Ballistic Localization in Quasi-1D Waveguides with Rough Surfaces

TL;DR

This paper investigates eigenstate structures in quasi-1D waveguides with rough surfaces, revealing many regular eigenstates that cause slow classical convergence and exhibit unusual localization properties, challenging standard statistical models.

Contribution

It provides analytical and numerical evidence of regular eigenstates in high-energy regimes, showing their impact on localization and classical limit convergence in rough waveguides.

Findings

Presence of many regular eigenstates at high energy

Localization properties vary with eigenstate type

Standard statistical models may not apply

Abstract

Structure of eigenstates in a periodic quasi-1D waveguide with a rough surface is studied both analytically and numerically. We have found a large number of "regular" eigenstates for any high energy. They result in a very slow convergence to the classical limit in which the eigenstates are expected to be completely ergodic.
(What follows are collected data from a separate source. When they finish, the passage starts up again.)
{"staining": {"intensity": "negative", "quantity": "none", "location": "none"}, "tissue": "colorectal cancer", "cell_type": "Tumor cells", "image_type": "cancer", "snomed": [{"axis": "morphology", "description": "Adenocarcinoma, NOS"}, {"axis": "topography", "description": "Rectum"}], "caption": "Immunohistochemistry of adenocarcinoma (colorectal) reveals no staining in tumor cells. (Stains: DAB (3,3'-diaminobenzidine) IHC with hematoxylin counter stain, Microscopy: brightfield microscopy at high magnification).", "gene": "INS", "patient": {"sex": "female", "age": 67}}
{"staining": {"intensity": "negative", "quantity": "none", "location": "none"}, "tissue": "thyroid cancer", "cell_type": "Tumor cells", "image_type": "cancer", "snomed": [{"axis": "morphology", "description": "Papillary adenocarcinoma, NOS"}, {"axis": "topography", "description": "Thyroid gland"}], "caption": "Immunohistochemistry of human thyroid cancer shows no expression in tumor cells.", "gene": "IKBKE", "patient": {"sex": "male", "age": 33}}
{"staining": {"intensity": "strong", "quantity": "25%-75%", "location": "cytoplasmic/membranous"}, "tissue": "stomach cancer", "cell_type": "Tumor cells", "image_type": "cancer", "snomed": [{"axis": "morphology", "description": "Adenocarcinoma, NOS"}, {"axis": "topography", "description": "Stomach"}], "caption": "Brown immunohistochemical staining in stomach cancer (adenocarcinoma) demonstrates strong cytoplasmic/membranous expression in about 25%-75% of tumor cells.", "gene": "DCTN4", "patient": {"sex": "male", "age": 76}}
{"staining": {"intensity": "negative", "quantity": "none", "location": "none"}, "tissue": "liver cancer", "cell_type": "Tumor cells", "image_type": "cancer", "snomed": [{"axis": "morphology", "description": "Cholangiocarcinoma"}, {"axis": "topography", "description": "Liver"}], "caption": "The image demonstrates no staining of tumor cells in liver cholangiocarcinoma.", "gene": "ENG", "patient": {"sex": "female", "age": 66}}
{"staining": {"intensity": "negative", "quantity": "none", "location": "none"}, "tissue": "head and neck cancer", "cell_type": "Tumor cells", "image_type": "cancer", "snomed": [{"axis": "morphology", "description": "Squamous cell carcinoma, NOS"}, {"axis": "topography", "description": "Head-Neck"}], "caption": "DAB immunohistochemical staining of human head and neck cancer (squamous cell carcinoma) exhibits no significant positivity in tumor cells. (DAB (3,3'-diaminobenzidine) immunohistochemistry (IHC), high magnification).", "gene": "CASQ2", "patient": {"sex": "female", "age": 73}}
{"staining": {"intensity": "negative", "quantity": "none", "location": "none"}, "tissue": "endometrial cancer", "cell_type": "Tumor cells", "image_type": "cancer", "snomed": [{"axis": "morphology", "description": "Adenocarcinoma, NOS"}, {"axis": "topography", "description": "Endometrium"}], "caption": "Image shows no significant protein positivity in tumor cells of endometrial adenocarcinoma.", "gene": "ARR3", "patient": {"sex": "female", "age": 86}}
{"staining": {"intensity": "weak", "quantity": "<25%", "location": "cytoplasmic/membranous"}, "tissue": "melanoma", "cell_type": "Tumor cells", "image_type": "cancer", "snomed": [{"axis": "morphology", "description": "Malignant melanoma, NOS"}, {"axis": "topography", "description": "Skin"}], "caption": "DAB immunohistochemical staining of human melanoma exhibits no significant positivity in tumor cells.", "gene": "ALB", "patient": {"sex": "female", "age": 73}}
As a consequence, localization properties of eigenstates originated from unperturbed transverse channels with low indexes, are strongly localized (delocalized) in the momentum (coordinate) representation. These eigenstates were found to have a quite unexpeted form that manifests a kind of "repulsion" from the rough surface. Our results indicate that standard statistical approaches for ballistic localization in such waveguides seem to be unappropriate.